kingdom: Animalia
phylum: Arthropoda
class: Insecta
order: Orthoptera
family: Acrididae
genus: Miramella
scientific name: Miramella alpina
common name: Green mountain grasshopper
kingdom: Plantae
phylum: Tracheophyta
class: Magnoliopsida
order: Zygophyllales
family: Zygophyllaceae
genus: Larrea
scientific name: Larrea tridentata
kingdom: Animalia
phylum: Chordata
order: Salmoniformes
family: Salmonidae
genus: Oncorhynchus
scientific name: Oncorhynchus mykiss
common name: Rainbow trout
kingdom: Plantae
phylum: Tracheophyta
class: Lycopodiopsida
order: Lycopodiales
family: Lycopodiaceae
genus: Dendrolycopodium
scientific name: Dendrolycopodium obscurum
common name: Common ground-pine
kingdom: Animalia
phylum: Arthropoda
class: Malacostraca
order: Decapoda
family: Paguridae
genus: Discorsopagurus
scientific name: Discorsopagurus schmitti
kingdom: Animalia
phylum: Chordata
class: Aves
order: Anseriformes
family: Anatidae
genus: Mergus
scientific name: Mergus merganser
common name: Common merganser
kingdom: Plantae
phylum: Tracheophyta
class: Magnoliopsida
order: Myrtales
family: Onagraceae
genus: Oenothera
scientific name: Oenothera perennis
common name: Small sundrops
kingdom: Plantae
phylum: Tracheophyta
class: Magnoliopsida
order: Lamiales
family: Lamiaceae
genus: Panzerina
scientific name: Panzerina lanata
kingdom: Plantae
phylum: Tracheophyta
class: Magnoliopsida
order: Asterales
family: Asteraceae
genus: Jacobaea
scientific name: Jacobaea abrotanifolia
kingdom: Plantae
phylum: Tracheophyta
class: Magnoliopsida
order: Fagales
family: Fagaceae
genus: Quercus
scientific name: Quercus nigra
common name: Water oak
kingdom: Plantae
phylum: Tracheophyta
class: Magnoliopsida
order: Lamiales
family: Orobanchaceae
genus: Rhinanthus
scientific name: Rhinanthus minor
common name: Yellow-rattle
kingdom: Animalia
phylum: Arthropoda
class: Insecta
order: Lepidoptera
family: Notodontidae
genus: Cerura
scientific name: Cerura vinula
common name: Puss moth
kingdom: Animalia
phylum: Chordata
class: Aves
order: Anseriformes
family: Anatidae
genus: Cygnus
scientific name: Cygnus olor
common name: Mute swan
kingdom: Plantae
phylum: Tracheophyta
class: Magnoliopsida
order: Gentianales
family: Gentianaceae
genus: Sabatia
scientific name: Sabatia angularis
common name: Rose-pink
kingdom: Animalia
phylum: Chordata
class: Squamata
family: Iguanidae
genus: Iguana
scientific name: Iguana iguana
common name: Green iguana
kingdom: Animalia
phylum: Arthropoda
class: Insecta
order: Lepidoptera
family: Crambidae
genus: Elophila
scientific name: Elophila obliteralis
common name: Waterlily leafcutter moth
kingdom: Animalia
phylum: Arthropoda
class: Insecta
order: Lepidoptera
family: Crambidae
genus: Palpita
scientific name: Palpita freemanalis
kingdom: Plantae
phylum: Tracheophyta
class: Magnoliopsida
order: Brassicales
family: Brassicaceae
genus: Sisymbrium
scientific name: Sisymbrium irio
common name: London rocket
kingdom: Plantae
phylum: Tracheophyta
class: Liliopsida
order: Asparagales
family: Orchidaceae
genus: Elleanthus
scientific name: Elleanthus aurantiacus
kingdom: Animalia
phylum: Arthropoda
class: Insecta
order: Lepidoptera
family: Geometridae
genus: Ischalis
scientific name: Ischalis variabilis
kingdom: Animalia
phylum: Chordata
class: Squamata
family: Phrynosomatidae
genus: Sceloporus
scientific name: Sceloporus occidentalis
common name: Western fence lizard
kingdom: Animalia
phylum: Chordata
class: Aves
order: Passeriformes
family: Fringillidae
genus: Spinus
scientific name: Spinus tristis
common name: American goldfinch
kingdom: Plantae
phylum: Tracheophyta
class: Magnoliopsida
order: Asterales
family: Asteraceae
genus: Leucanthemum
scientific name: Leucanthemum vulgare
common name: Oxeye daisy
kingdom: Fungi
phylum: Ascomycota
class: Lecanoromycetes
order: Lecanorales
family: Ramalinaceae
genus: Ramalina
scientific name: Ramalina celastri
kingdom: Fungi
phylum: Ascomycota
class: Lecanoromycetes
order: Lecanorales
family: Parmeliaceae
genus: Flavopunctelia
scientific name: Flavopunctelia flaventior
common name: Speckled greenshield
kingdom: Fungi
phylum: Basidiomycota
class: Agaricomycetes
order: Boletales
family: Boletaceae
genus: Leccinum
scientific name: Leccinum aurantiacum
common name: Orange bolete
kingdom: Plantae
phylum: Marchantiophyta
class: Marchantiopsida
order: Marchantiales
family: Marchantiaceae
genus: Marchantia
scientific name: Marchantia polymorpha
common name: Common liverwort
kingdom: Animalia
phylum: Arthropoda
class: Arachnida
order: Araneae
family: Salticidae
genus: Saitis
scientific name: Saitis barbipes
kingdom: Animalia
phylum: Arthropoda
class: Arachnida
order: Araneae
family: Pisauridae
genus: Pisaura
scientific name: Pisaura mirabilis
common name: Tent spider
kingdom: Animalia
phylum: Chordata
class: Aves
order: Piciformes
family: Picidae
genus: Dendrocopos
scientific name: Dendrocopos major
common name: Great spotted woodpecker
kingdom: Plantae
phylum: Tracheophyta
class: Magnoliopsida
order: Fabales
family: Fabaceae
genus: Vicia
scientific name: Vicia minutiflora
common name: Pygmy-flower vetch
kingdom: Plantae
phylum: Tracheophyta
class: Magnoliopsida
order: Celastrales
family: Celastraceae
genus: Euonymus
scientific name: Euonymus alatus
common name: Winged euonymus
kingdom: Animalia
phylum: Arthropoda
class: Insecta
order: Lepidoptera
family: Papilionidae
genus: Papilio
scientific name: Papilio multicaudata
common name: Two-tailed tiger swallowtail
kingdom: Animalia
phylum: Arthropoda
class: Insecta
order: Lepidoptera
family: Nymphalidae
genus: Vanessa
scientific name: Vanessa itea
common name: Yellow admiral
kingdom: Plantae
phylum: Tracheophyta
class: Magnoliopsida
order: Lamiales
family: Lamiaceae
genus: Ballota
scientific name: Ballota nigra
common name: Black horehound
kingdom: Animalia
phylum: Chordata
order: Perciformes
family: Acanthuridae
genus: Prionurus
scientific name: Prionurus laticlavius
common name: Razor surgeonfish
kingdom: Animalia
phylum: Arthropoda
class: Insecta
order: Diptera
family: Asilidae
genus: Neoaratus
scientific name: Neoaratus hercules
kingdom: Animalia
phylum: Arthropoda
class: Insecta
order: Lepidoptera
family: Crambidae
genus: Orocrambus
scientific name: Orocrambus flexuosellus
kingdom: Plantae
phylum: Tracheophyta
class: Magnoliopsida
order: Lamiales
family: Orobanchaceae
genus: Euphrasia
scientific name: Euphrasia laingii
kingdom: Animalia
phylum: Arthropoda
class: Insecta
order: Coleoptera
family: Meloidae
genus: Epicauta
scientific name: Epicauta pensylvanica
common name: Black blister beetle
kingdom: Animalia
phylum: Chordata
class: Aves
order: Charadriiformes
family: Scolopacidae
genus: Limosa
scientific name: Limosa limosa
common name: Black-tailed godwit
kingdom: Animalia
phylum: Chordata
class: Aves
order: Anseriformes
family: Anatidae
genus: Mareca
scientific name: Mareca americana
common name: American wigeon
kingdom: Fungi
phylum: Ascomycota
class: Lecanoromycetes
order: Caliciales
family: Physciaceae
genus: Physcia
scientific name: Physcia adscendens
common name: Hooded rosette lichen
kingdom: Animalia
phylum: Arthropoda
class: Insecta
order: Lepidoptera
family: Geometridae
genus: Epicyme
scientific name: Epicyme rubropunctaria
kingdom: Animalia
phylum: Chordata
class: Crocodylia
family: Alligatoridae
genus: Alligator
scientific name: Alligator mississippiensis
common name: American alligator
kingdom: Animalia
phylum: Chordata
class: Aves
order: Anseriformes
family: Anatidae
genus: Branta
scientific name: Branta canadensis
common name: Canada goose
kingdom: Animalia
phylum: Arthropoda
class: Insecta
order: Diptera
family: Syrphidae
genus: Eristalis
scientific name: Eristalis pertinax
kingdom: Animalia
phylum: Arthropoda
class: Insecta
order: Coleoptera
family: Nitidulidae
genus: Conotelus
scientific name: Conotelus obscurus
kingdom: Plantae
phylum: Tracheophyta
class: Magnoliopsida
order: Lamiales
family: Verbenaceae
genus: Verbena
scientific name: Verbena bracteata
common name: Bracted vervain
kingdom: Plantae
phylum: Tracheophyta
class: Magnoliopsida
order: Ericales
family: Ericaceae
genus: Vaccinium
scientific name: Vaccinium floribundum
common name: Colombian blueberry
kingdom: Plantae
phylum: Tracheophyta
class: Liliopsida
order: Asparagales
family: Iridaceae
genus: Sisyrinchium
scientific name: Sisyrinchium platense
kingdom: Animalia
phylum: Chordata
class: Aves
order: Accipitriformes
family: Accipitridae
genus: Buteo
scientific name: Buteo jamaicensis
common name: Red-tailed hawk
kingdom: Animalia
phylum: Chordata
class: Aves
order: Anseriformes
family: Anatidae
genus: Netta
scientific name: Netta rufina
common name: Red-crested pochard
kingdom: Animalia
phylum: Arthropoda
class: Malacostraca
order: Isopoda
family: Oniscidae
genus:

================================

# Exercise
Retype the listing line for line, from the line with "common name: Oxeye daisy" up to and including the line with "common name: Razor surgeonfish".

# Result of the task
common name: Oxeye daisy
kingdom: Fungi
phylum: Ascomycota
class: Lecanoromycetes
order: Lecanorales
family: Ramalinaceae
genus: Ramalina
scientific name: Ramalina celastri
kingdom: Fungi
phylum: Ascomycota
class: Lecanoromycetes
order: Lecanorales
family: Parmeliaceae
genus: Flavopunctelia
scientific name: Flavopunctelia flaventior
common name: Speckled greenshield
kingdom: Fungi
phylum: Basidiomycota
class: Agaricomycetes
order: Boletales
family: Boletaceae
genus: Leccinum
scientific name: Leccinum aurantiacum
common name: Orange bolete
kingdom: Plantae
phylum: Marchantiophyta
class: Marchantiopsida
order: Marchantiales
family: Marchantiaceae
genus: Marchantia
scientific name: Marchantia polymorpha
common name: Common liverwort
kingdom: Animalia
phylum: Arthropoda
class: Arachnida
order: Araneae
family: Salticidae
genus: Saitis
scientific name: Saitis barbipes
kingdom: Animalia
phylum: Arthropoda
class: Arachnida
order: Araneae
family: Pisauridae
genus: Pisaura
scientific name: Pisaura mirabilis
common name: Tent spider
kingdom: Animalia
phylum: Chordata
class: Aves
order: Piciformes
family: Picidae
genus: Dendrocopos
scientific name: Dendrocopos major
common name: Great spotted woodpecker
kingdom: Plantae
phylum: Tracheophyta
class: Magnoliopsida
order: Fabales
family: Fabaceae
genus: Vicia
scientific name: Vicia minutiflora
common name: Pygmy-flower vetch
kingdom: Plantae
phylum: Tracheophyta
class: Magnoliopsida
order: Celastrales
family: Celastraceae
genus: Euonymus
scientific name: Euonymus alatus
common name: Winged euonymus
kingdom: Animalia
phylum: Arthropoda
class: Insecta
order: Lepidoptera
family: Papilionidae
genus: Papilio
scientific name: Papilio multicaudata
common name: Two-tailed tiger swallowtail
kingdom: Animalia
phylum: Arthropoda
class: Insecta
order: Lepidoptera
family: Nymphalidae
genus: Vanessa
scientific name: Vanessa itea
common name: Yellow admiral
kingdom: Plantae
phylum: Tracheophyta
class: Magnoliopsida
order: Lamiales
family: Lamiaceae
genus: Ballota
scientific name: Ballota nigra
common name: Black horehound
kingdom: Animalia
phylum: Chordata
order: Perciformes
family: Acanthuridae
genus: Prionurus
scientific name: Prionurus laticlavius
common name: Razor surgeonfish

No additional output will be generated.